Right around the time period when Forest Gump donned his first pair of Puma’s, our associate pastor had invited me to do something he called, “jogging.” At the time, I was understandably reluctant as it had been several years since I had done anything truly athletic.
While I had signed no formal letter of intent, nonetheless, at the start of my high school career, I had made an informal (and unconscious) commitment to the RJ Reynolds Tobacco Company. I agreed to smoke a pack-and-a-half of Marlboro’s a day throughout high school. In turn, they agreed to take my money and my childhood passions of basketball and soccer away from me. By the time I was nineteen, I felt as old as Fred Sanford. Even moderate physical activities made me feel like the Lord’s sweet chariots were “coming for to carry me home.”
Fr. Tom’s invitation to jog with him came after high school, during the summer after I had severed all contact with RJ Reynolds. Nonetheless, his call to run beside and between cornfields on a hot, sticky, rural road for no apparent reason, conjured up painful memories of coughing, hacking, and pounding headaches.
Besides his obvious talents for transubstantiation, and preaching, on that 1980 Saturday in June, Fr. Tom manifested a latent talent for sales. “Come on, just one mile! We can walk whenever you’re tired. I’ll take it slow…just to the creek and back….” When all this failed, he took out the big guns. “Come on you wuss! Maybe I’ll get your little brother to come instead. No wait. I’ll bet your mom could do a better job running than you. Hold on. What’s your grandma’s phone number? I’ll ask her.” After the insults failed, came the offer to treat me to a post-jogging blueberry “Slushie.” That sealed the deal.

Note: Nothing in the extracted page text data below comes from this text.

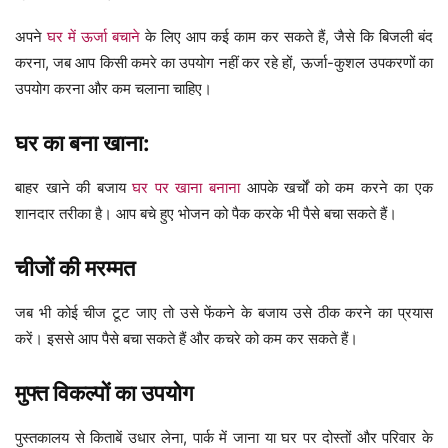
अपने
घर में ऊर्जा बचाने
के लिए आप कई काम कर सकते हैं, जैसे कि बिजली बंद
करना, जब आप किसी कमरे का उपयोग नहीं कर रहे हों, ऊर्जा-कुशल उपकरणों का
उपयोग करना और कम चलाना चाहिए।
घर का बना खाना:
बाहर खाने की बजाय
घर पर खाना बनाना
आपके खर्चों को कम करने का एक
शानदार तरीका है। आप बचे हुए भोजन को पैक करके भी पैसे बचा सकते हैं।
चीजों की मरम्मत
जब भी कोई चीज टूट जाए तो उसे फेंकने के बजाय उसे ठीक करने का प्रयास
करें। इससे आप पैसे बचा सकते हैं और कचरे को कम कर सकते हैं।
मुफ्त विकल्पों का उपयोग
पुस्तकालय से किताबें उधार लेना, पार्क में जाना या घर पर दोस्तों और परिवार के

It would be hard to read this Sunday’s Gospel (John 6: 51-58) and come away believing that Jesus had any latent interest in a sales career. If his intention was to get a large throng to start running with his Apostles and him, then all that talk of eating his body and drinking his blood was no way to seal the deal. Later in the chapter, the crowd that had previously been running with him abandoned him and “returned to their former way of life” (vs. 66).
Centuries later, a Dominican priest, Thomas Aquinas, discovered a more palatable way to describe the real presence of Christ in the Eucharist. In the ancient writings of Aristotle, Aquinas found a philosophical way to describe what Jesus was talking about in today’s Gospel. He called it, “transubstantiation.” That multi-syllabic way of describing the Real Presence has to do with God’s use of humble, everyday elements (i.e. bread and wine) that are transformed into the body and blood of Christ.
Here on the Feast of Corpus Christi, thirty-one pairs of jogging shoes after that fateful summer’s afternoon with Father Tom, I find myself reflecting on how God uses seemingly small, subtle, insignificant events to change the course of a life. On a lazy, otherwise unremarkable day, God took the simple elements of Father Tom’s hobby, along with his willingness to persuade and cajole, and turned them into an opportunity to give me back my body along with my forgotten love for athleticism.
One of the lessons of this Sunday’s feast is that transformation is not generally found in the grand gesture. It is found in the tiny things…like daily bread…like a good habit practiced over and over again…like communion received week-after week until the nightfall of life. God leaves his most profound and transformative fingerprints on the subtle, small things of life. In what small way could you cooperate with God’s plan to pour more joy, and more love into your days?